Top of The data

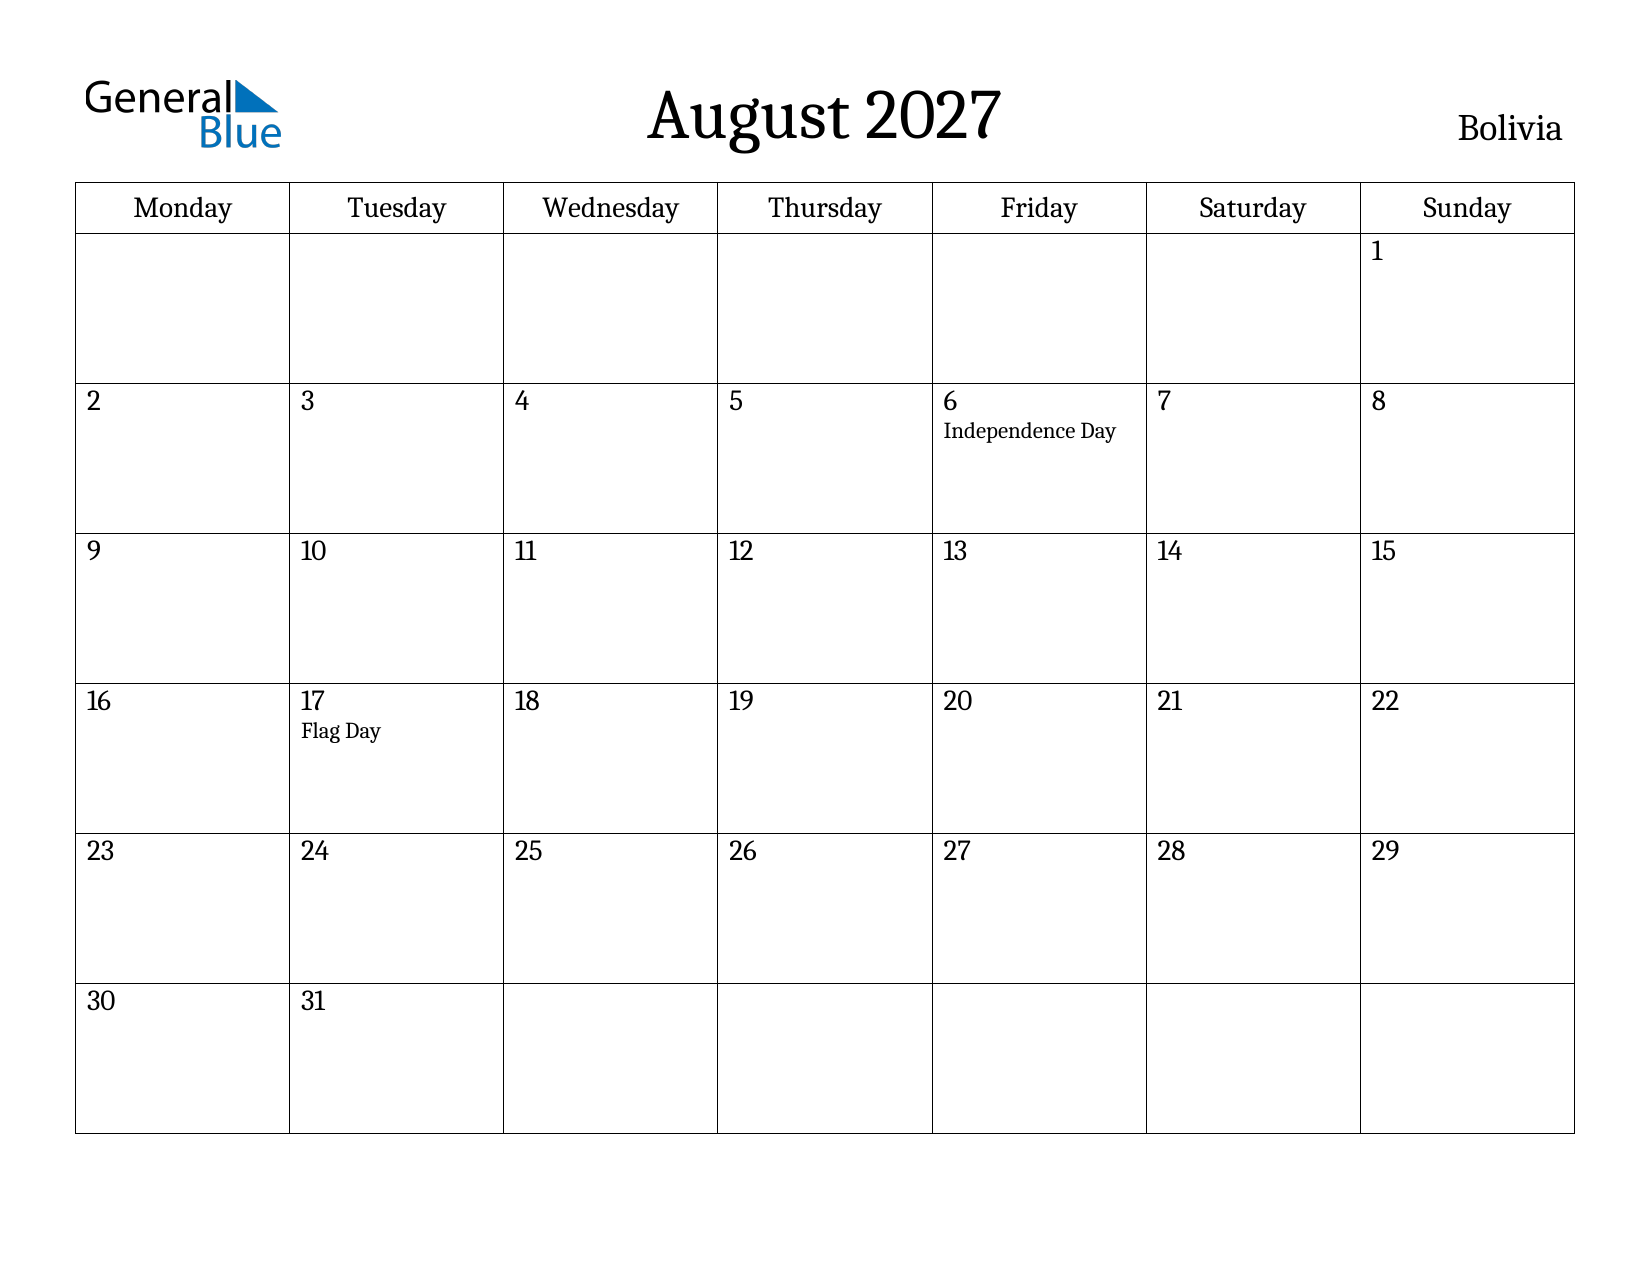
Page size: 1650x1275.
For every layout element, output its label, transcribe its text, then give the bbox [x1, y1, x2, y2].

table_cell 12 [718, 534, 932, 567]
table_cell [504, 567, 717, 683]
table_cell Monday [76, 183, 289, 233]
table_cell 27 [933, 834, 1146, 867]
table_cell [933, 267, 1146, 383]
table_cell 6 [933, 384, 1146, 417]
table_cell [718, 567, 932, 683]
table_cell Saturday [1147, 183, 1360, 233]
table_cell Flag Day [290, 717, 503, 833]
table_header [76, 75, 503, 182]
table_cell [504, 234, 717, 267]
table_cell Independence Day [933, 417, 1146, 533]
table_cell [1361, 417, 1574, 533]
table_cell [290, 868, 503, 983]
table_cell 29 [1361, 834, 1574, 867]
table_cell 25 [504, 834, 717, 867]
table_cell 4 [504, 384, 717, 417]
table_cell [718, 417, 932, 533]
table_cell [290, 267, 503, 383]
table_cell [1147, 1018, 1360, 1133]
table_cell [933, 234, 1146, 267]
table_cell [290, 417, 503, 533]
table_cell 7 [1147, 384, 1360, 417]
table_cell Wednesday [504, 183, 717, 233]
table_cell [718, 234, 932, 267]
table_cell [76, 417, 289, 533]
table_cell [76, 234, 289, 267]
table_cell [1361, 984, 1574, 1017]
table_cell [1361, 567, 1574, 683]
table_cell 3 [290, 384, 503, 417]
table_cell Tuesday [290, 183, 503, 233]
table_cell 26 [718, 834, 932, 867]
table_cell [290, 234, 503, 267]
table_cell 10 [290, 534, 503, 567]
table_cell 21 [1147, 684, 1360, 717]
table_cell [1361, 1018, 1574, 1133]
table_cell [1147, 984, 1360, 1017]
picture [86, 80, 281, 148]
table_cell 30 [76, 984, 289, 1017]
table_cell [1361, 717, 1574, 833]
table_cell 20 [933, 684, 1146, 717]
table_cell [933, 1018, 1146, 1133]
table_cell [76, 717, 289, 833]
table_cell [504, 267, 717, 383]
table_cell 5 [718, 384, 932, 417]
table_cell 2 [76, 384, 289, 417]
table_cell [718, 717, 932, 833]
table_cell 28 [1147, 834, 1360, 867]
table_cell 13 [933, 534, 1146, 567]
table_cell [933, 567, 1146, 683]
table_cell 22 [1361, 684, 1574, 717]
table_header August 2027 [504, 75, 1146, 182]
table_cell [504, 717, 717, 833]
table_cell [76, 1018, 289, 1133]
table_cell 1 [1361, 234, 1574, 267]
table_cell Sunday [1361, 183, 1574, 233]
table_cell [504, 868, 717, 983]
table_cell [718, 984, 932, 1017]
table_cell [1147, 868, 1360, 983]
table_cell [1147, 417, 1360, 533]
table_cell [1361, 267, 1574, 383]
table_cell [933, 984, 1146, 1017]
table_cell [1147, 717, 1360, 833]
table_cell 19 [718, 684, 932, 717]
table_cell [1147, 267, 1360, 383]
table_cell [290, 1018, 503, 1133]
table_cell 8 [1361, 384, 1574, 417]
table_cell [76, 868, 289, 983]
table_cell 17 [290, 684, 503, 717]
table_cell Thursday [718, 183, 932, 233]
table_cell [290, 567, 503, 683]
table_cell 9 [76, 534, 289, 567]
table_cell 31 [290, 984, 503, 1017]
table_cell [933, 717, 1146, 833]
table_cell [718, 1018, 932, 1133]
table_header Bolivia [1146, 75, 1574, 182]
table_cell [933, 868, 1146, 983]
table_cell [504, 1018, 717, 1133]
table_cell [76, 267, 289, 383]
table_cell [504, 984, 717, 1017]
table_cell [1147, 234, 1360, 267]
table_cell 23 [76, 834, 289, 867]
table_cell [76, 567, 289, 683]
table_cell 24 [290, 834, 503, 867]
table_cell 15 [1361, 534, 1574, 567]
table_cell [718, 267, 932, 383]
table_cell 16 [76, 684, 289, 717]
table_cell [504, 417, 717, 533]
table_cell [1361, 868, 1574, 983]
table_cell 14 [1147, 534, 1360, 567]
table_cell Friday [933, 183, 1146, 233]
table_cell 18 [504, 684, 717, 717]
table_cell 11 [504, 534, 717, 567]
table_cell [718, 868, 932, 983]
table_cell [1147, 567, 1360, 683]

Bottom of The data

◆ Required action
Could you restate all of the data above word for word and skip every picture?

◆ Result
Page size: 1650x1275.
For every layout element, output its label, transcribe its text, then give the bbox [x1, y1, x2, y2].

table_cell 12 [718, 534, 932, 567]
table_cell [504, 567, 717, 683]
table_cell Monday [76, 183, 289, 233]
table_cell 27 [933, 834, 1146, 867]
table_cell [933, 267, 1146, 383]
table_cell 6 [933, 384, 1146, 417]
table_cell [718, 567, 932, 683]
table_cell Saturday [1147, 183, 1360, 233]
table_cell Flag Day [290, 717, 503, 833]
table_header [76, 75, 503, 182]
table_cell [504, 234, 717, 267]
table_cell Independence Day [933, 417, 1146, 533]
table_cell [1361, 417, 1574, 533]
table_cell [290, 868, 503, 983]
table_cell 29 [1361, 834, 1574, 867]
table_cell 25 [504, 834, 717, 867]
table_cell 4 [504, 384, 717, 417]
table_cell [718, 417, 932, 533]
table_cell [290, 267, 503, 383]
table_cell [1147, 1018, 1360, 1133]
table_cell [933, 234, 1146, 267]
table_cell [290, 417, 503, 533]
table_cell 7 [1147, 384, 1360, 417]
table_cell Wednesday [504, 183, 717, 233]
table_cell [718, 234, 932, 267]
table_cell [76, 417, 289, 533]
table_cell [76, 234, 289, 267]
table_cell [1361, 984, 1574, 1017]
table_cell [1361, 567, 1574, 683]
table_cell 3 [290, 384, 503, 417]
table_cell Tuesday [290, 183, 503, 233]
table_cell 26 [718, 834, 932, 867]
table_cell [290, 234, 503, 267]
table_cell 10 [290, 534, 503, 567]
table_cell 21 [1147, 684, 1360, 717]
table_cell [1361, 1018, 1574, 1133]
table_cell [1147, 984, 1360, 1017]
picture [86, 80, 281, 148]
table_cell 30 [76, 984, 289, 1017]
table_cell [1361, 717, 1574, 833]
table_cell 20 [933, 684, 1146, 717]
table_cell [933, 1018, 1146, 1133]
table_cell [76, 717, 289, 833]
table_cell [504, 267, 717, 383]
table_cell 5 [718, 384, 932, 417]
table_cell 2 [76, 384, 289, 417]
table_cell [718, 717, 932, 833]
table_cell 28 [1147, 834, 1360, 867]
table_cell 13 [933, 534, 1146, 567]
table_cell [933, 567, 1146, 683]
table_cell 22 [1361, 684, 1574, 717]
table_header August 2027 [504, 75, 1146, 182]
table_cell [504, 717, 717, 833]
table_cell [76, 1018, 289, 1133]
table_cell 1 [1361, 234, 1574, 267]
table_cell Sunday [1361, 183, 1574, 233]
table_cell [504, 868, 717, 983]
table_cell [718, 984, 932, 1017]
table_cell [1147, 868, 1360, 983]
table_cell [1147, 417, 1360, 533]
table_cell [1361, 267, 1574, 383]
table_cell [933, 984, 1146, 1017]
table_cell [1147, 717, 1360, 833]
table_cell 19 [718, 684, 932, 717]
table_cell [1147, 267, 1360, 383]
table_cell [290, 1018, 503, 1133]
table_cell 8 [1361, 384, 1574, 417]
table_cell [76, 868, 289, 983]
table_cell 17 [290, 684, 503, 717]
table_cell Thursday [718, 183, 932, 233]
table_cell [290, 567, 503, 683]
table_cell 9 [76, 534, 289, 567]
table_cell 31 [290, 984, 503, 1017]
table_cell [933, 717, 1146, 833]
table_cell [718, 1018, 932, 1133]
table_header Bolivia [1146, 75, 1574, 182]
table_cell [933, 868, 1146, 983]
table_cell [504, 1018, 717, 1133]
table_cell [76, 267, 289, 383]
table_cell [504, 984, 717, 1017]
table_cell [1147, 234, 1360, 267]
table_cell 23 [76, 834, 289, 867]
table_cell [76, 567, 289, 683]
table_cell 24 [290, 834, 503, 867]
table_cell 15 [1361, 534, 1574, 567]
table_cell [718, 267, 932, 383]
table_cell 16 [76, 684, 289, 717]
table_cell [504, 417, 717, 533]
table_cell [1361, 868, 1574, 983]
table_cell 14 [1147, 534, 1360, 567]
table_cell Friday [933, 183, 1146, 233]
table_cell 18 [504, 684, 717, 717]
table_cell 11 [504, 534, 717, 567]
table_cell [718, 868, 932, 983]
table_cell [1147, 567, 1360, 683]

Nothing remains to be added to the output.